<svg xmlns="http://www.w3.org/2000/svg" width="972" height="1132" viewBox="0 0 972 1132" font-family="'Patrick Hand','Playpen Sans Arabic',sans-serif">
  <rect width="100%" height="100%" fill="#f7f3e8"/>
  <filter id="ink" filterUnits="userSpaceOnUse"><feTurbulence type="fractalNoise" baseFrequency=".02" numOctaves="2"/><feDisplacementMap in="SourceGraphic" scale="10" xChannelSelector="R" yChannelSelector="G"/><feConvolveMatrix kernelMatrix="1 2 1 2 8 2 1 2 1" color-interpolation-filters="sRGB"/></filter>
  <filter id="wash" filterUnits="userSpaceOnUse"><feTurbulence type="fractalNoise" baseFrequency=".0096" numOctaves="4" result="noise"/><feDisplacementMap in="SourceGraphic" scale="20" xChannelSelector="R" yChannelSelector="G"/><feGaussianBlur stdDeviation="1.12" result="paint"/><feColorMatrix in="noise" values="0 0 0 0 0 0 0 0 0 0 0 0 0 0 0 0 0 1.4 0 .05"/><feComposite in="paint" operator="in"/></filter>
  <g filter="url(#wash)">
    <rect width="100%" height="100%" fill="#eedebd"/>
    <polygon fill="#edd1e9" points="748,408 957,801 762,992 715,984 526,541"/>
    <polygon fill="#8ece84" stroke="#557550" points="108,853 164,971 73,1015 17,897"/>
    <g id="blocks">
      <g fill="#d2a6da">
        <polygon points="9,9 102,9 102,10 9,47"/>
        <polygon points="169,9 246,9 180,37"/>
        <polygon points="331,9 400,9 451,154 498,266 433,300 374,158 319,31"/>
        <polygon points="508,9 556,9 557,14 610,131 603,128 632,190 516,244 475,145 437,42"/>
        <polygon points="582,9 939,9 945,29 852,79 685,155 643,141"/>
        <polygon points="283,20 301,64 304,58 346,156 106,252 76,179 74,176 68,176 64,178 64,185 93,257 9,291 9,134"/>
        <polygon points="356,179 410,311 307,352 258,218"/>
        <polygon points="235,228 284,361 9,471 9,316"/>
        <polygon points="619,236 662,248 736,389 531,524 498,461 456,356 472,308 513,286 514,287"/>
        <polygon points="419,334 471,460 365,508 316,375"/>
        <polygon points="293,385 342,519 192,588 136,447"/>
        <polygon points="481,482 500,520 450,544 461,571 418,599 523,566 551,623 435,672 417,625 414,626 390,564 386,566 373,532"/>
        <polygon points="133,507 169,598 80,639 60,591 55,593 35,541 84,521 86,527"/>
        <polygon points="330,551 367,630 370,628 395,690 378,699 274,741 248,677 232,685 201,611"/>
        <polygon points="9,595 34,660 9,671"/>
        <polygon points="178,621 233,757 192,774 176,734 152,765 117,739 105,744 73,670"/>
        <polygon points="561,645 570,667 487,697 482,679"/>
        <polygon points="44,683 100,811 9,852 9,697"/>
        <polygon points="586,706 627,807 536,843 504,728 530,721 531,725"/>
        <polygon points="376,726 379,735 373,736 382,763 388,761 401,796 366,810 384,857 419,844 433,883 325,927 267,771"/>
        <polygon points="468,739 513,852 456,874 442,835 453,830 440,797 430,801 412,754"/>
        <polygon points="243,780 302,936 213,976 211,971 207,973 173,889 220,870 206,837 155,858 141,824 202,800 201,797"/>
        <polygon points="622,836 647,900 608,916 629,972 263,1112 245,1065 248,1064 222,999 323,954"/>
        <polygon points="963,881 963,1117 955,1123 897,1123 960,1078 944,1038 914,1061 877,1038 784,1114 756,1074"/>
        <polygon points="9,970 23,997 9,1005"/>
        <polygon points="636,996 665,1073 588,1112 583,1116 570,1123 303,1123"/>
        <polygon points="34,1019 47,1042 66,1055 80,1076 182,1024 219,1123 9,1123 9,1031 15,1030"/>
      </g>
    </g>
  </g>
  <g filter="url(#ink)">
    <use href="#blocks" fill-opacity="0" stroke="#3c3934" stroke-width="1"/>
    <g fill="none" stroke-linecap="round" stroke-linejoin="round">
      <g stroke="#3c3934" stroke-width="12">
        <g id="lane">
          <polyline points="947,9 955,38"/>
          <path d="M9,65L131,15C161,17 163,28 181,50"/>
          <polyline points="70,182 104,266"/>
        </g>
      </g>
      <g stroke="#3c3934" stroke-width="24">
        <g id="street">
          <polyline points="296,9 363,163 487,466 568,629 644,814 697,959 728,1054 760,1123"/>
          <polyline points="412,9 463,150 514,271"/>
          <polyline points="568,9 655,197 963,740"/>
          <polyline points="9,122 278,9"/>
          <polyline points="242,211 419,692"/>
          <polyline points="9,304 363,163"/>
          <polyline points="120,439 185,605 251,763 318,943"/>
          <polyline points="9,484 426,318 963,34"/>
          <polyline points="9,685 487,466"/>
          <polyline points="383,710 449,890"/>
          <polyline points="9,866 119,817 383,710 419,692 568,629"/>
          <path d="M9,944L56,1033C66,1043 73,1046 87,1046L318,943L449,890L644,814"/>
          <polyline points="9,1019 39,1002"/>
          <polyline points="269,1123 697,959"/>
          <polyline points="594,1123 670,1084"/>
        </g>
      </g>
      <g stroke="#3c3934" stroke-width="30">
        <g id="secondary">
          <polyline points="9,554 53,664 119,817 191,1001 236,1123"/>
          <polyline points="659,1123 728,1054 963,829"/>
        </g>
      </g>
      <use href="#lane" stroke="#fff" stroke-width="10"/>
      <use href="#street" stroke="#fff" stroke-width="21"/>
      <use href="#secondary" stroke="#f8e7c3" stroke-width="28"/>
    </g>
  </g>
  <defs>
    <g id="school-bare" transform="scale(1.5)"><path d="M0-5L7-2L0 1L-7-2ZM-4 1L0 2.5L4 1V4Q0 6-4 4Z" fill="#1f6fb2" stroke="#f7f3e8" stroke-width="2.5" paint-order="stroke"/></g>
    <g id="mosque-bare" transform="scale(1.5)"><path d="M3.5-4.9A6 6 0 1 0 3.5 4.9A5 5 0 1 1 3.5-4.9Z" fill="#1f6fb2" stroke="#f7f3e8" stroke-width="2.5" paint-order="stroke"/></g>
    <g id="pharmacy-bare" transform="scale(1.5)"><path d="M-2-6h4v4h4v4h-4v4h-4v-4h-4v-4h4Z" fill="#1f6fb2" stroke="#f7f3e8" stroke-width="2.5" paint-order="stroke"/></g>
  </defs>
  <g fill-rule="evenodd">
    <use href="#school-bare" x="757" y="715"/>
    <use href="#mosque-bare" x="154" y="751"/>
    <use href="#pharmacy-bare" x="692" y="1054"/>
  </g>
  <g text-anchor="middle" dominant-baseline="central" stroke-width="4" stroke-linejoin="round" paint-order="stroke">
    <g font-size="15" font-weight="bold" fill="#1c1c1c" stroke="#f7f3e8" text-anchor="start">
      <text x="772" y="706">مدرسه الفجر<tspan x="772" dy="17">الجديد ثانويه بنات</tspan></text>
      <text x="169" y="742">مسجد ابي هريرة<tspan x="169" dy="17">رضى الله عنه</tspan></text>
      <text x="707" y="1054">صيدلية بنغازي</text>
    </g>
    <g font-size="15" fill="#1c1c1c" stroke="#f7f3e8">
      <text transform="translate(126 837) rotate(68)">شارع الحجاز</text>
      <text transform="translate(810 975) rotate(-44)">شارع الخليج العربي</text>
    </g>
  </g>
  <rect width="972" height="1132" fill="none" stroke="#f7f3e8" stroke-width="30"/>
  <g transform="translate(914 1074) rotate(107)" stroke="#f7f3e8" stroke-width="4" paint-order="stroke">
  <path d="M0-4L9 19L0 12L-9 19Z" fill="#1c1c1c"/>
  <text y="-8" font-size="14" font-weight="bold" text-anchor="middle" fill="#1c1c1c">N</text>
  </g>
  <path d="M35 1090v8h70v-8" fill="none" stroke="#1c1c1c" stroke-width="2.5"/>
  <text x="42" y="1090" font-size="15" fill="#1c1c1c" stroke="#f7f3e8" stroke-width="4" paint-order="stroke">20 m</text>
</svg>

----------------

## Exercise description
For every line above that includes the word "SourceGraphic", return the line.

## Expected output
  <filter id="ink" filterUnits="userSpaceOnUse"><feTurbulence type="fractalNoise" baseFrequency=".02" numOctaves="2"/><feDisplacementMap in="SourceGraphic" scale="10" xChannelSelector="R" yChannelSelector="G"/><feConvolveMatrix kernelMatrix="1 2 1 2 8 2 1 2 1" color-interpolation-filters="sRGB"/></filter>
  <filter id="wash" filterUnits="userSpaceOnUse"><feTurbulence type="fractalNoise" baseFrequency=".0096" numOctaves="4" result="noise"/><feDisplacementMap in="SourceGraphic" scale="20" xChannelSelector="R" yChannelSelector="G"/><feGaussianBlur stdDeviation="1.12" result="paint"/><feColorMatrix in="noise" values="0 0 0 0 0 0 0 0 0 0 0 0 0 0 0 0 0 1.4 0 .05"/><feComposite in="paint" operator="in"/></filter>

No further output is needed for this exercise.